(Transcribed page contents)
= = = = = = =

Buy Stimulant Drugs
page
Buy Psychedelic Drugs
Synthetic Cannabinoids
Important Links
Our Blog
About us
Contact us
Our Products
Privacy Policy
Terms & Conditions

= = = = = = =

TASK STATEMENT: Copy out every line of the data where the word "Drugs" occurs.

SOLUTION:
Buy Stimulant Drugs
Buy Psychedelic Drugs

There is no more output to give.